# STATED PROBLEM 1
Pick out every line of the records that contains the string "instrumentName", and copy each one.
# STATED PROBLEM 2
Write the next part of the film blog excerpt, continuing from its last sentence.

# EXCERPT
────────
Actually, the guy who introduced the film on the stage of the GFT almost put me off staying to see the film. As Bea says, he was clearly an old fan of director Winterbottom, but the more he spoke of Winterbottom’s past films, the less I wanted to see this one…

It’s quite a nice touch to have these personal introductions to films, but somehow, rather like professional film reviewers, this kind of intro can tend to try too hard to impress an audience. Even if we’d had time to go to the bar afterwards to talk about the film, I don’t think I’d have dared to go along because I wouldn’t be well enough read or know enough big words to feel at ease in such company.

So, what of the film?

Well, actually, it’s an interesting plot; not often you see films about Anglo-Indians returning to the homes of their ancestors, with all the connections – but also disconnections – that involves. But in fact, we enter much more closely into the heart and mind of Trishna than we do of Jay. Our hearts sink – as probably hers would have – when Jay says, after reading the Kama Sutra, that all women are either ‘maids, courtesans or single ladies’ – “which are you?”

You sense that her big chance of escape from the dependence on others might be through her dancing, but then that way out also closes off. Was that her decision or would she have been doomed whatever she chose?

It all sounds rather depressing and hopeless, I know, but actually the setting of the film in India made it a colourful spectacle that was a pleasure to watch, from the beauty of the rural village to the chaos of Mumbai (though I’m sure someone at some point called it Bombay…).

I have only a vague memory of my brief trip to Bombay when I was 7, but what I’ll never forget is the heat. Colourful and exciting it might be, but I couldn’t help reminding myself at each scene change in Trishna that everything that was taking place, from bus journeys to hotel rooms, from dance studios to desert drives would be happening in intense heat. Not something that would affect the characters in a Thomas Hardy novel. But then I shouldn’t be referring to Hardy: this film is worth seeing whether or not you know his books.

****

Sunday, 19 February 2012

The Woman in Black

Bea says: I was keen to see this after hearing a radio interview with the author of the book it was adapted from (Susan Hill, The Woman in Black). On the radio, Susan Hill was engaging and interesting, and I decided to see the upcoming film on the basis of the interview, and the anticipated thrill of a good, old fashioned ghost story, so I dragged Cecil down to our local cinema for the afternoon show.
────────
# DATA
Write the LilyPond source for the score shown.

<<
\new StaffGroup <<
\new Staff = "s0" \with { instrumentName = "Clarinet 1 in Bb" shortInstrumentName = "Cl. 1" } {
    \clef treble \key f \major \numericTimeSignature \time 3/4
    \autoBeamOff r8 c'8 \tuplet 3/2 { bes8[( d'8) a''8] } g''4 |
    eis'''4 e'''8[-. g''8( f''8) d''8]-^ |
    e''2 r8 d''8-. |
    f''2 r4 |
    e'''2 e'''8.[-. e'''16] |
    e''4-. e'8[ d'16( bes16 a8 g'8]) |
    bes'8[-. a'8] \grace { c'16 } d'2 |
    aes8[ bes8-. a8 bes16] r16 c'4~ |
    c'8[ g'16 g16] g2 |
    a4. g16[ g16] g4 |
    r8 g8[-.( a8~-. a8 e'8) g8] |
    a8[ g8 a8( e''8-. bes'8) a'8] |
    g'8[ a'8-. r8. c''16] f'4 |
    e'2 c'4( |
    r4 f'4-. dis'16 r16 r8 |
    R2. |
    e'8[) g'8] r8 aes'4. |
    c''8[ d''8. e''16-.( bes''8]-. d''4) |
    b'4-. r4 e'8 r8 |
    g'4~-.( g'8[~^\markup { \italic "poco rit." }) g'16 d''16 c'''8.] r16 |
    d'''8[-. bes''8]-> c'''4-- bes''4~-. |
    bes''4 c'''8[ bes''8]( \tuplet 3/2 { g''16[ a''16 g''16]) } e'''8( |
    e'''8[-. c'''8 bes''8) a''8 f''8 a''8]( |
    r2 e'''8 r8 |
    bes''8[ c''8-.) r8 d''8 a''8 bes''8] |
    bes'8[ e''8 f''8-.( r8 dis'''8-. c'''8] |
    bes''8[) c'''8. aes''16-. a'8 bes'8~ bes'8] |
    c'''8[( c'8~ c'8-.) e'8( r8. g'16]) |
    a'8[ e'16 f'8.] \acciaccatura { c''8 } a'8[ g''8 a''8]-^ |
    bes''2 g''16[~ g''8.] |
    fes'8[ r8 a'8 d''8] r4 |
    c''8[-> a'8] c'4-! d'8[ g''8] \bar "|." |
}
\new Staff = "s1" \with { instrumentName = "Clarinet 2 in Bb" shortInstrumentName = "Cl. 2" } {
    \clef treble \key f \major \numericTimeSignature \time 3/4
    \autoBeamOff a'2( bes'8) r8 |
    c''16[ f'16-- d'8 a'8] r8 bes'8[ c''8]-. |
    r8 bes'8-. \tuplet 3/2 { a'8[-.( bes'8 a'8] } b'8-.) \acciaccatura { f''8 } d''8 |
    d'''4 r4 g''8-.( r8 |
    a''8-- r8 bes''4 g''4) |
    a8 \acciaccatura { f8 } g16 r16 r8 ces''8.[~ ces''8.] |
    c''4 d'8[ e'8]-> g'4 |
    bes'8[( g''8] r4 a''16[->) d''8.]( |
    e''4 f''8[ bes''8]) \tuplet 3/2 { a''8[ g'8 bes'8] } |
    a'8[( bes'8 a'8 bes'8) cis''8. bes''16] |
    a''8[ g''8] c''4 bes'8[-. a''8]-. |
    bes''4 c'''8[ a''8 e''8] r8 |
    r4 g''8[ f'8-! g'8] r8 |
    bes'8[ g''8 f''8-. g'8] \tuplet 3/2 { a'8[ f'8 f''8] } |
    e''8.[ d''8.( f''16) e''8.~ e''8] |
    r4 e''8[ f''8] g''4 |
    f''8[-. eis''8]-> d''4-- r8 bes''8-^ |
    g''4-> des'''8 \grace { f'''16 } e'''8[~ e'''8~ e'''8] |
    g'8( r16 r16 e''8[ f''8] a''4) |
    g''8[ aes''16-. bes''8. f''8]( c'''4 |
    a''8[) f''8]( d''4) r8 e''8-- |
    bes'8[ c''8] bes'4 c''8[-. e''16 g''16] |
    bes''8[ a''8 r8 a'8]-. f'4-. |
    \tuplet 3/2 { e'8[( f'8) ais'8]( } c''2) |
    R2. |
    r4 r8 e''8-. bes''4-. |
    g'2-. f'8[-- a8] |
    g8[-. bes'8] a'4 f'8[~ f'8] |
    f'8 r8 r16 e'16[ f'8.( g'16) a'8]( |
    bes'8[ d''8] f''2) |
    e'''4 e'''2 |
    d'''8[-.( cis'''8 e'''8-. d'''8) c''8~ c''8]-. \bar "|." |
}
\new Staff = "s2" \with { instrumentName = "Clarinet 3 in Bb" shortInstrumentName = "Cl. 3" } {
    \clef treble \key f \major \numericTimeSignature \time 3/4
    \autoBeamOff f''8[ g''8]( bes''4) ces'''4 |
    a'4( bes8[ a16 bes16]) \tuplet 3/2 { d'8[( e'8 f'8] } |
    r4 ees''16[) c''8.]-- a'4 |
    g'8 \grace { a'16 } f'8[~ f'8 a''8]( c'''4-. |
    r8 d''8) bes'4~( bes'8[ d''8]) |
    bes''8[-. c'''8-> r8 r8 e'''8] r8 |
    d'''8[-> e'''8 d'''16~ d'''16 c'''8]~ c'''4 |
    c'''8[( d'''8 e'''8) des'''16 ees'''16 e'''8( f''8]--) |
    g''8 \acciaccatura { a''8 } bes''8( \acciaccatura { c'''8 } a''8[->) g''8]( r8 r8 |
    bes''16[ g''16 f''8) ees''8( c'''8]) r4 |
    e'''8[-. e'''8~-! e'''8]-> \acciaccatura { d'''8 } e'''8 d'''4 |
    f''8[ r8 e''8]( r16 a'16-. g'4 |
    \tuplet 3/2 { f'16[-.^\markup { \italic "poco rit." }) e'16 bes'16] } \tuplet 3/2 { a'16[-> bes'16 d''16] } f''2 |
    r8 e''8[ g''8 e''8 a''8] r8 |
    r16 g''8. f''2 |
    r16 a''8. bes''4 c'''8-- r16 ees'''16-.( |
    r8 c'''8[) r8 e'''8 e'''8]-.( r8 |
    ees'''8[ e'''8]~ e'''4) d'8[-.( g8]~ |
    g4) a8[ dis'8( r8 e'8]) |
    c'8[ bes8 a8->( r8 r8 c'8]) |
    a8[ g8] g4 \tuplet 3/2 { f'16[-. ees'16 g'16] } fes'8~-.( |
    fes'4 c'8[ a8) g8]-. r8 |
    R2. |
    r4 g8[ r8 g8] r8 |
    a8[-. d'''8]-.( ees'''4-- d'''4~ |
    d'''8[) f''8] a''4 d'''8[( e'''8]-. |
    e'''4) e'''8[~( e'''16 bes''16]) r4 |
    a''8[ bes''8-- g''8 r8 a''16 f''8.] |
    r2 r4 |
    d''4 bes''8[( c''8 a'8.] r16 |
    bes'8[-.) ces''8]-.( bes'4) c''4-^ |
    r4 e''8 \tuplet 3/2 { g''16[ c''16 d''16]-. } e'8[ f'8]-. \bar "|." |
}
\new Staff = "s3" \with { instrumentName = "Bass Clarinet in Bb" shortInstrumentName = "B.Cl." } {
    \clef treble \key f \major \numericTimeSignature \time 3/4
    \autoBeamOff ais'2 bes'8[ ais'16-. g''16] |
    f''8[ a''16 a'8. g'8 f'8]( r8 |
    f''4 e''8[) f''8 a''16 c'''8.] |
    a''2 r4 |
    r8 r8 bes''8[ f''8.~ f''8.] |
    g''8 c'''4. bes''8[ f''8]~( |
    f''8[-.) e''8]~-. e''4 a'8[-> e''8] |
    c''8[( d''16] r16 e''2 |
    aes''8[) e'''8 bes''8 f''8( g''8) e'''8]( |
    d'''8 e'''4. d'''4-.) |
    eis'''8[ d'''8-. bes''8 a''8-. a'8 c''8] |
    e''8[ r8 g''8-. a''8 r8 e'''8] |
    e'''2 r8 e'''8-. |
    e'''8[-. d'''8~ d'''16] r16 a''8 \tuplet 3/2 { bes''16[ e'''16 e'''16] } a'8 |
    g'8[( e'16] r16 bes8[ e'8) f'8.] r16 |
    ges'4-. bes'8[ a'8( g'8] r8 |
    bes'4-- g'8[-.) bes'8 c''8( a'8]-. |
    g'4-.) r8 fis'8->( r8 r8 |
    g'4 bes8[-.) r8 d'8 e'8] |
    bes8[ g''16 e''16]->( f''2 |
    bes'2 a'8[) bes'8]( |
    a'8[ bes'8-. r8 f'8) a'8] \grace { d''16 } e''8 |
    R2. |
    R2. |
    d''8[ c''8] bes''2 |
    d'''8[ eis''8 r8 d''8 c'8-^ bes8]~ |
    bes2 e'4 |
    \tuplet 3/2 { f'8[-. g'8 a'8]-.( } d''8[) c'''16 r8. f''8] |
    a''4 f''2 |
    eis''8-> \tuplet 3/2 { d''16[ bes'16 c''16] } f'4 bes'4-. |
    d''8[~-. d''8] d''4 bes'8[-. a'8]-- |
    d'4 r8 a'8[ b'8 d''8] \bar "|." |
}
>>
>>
────────
# WRITTEN RESPONSE 1
\new Staff = "s0" \with { instrumentName = "Clarinet 1 in Bb" shortInstrumentName = "Cl. 1" } {
\new Staff = "s1" \with { instrumentName = "Clarinet 2 in Bb" shortInstrumentName = "Cl. 2" } {
\new Staff = "s2" \with { instrumentName = "Clarinet 3 in Bb" shortInstrumentName = "Cl. 3" } {
\new Staff = "s3" \with { instrumentName = "Bass Clarinet in Bb" shortInstrumentName = "B.Cl." } {

# WRITTEN RESPONSE 2
The book is now on either the GSCE or A level syllabus, which perhaps explains its popularity and the amount of young people in the audience (or perhaps that is more to do with Daniel Radcliffe!) Radcliffe does a good turn as Arthur Kipps, a grieving and poorly performing young lawyer who takes a make-or-break case to settle the affairs of a widow in the north east of England. Arriving in town, he is greeted with suspicion and before long the eerie events begin. It is indeed a good old-fashioned ghost story (and actually not very original - but I am sure Cecil will say more about that!) with all the requirements of such a story: mist, derelict houses, Victoriana, strange children etc etc. The ending rather caught me by surprise; and I am still not sure whether I think it was an interesting departure from the usual ghost story formula or just a cop-out. I am a wimp and easy to scare, but I certainly got the chills and jumped out of my skin a few times (so much so that the young woman next to me laughed more at my reactions than got scared herself!).

The film is beautifully shot and worth seeing just for the scenery, costumes and Victoriana of the widow's house. Although set in the north east of England, a little bit of internet research has told me that the house and causeway scenes were shot in Essex, and the railway scenes on the Bluebell steam railway.
**1/2

Cecil says: To get really scared by a ghost story, I need to be immersed in the plot and for the surprises to work on me I need no distraction around me...

What were those eerie whispering voices all around us? Oh damn yes, it was the kids from Richmond High School lower sixth...

And those shady figures moving around the auditorium? Yep, same kids - and some younger - heading off to the loo (I thought it was older men who had incontinence problems??)

But hey that rustling and crackling noise is scary. Where does it come from? Oh darn, it's the kids behind us munching on popcorn...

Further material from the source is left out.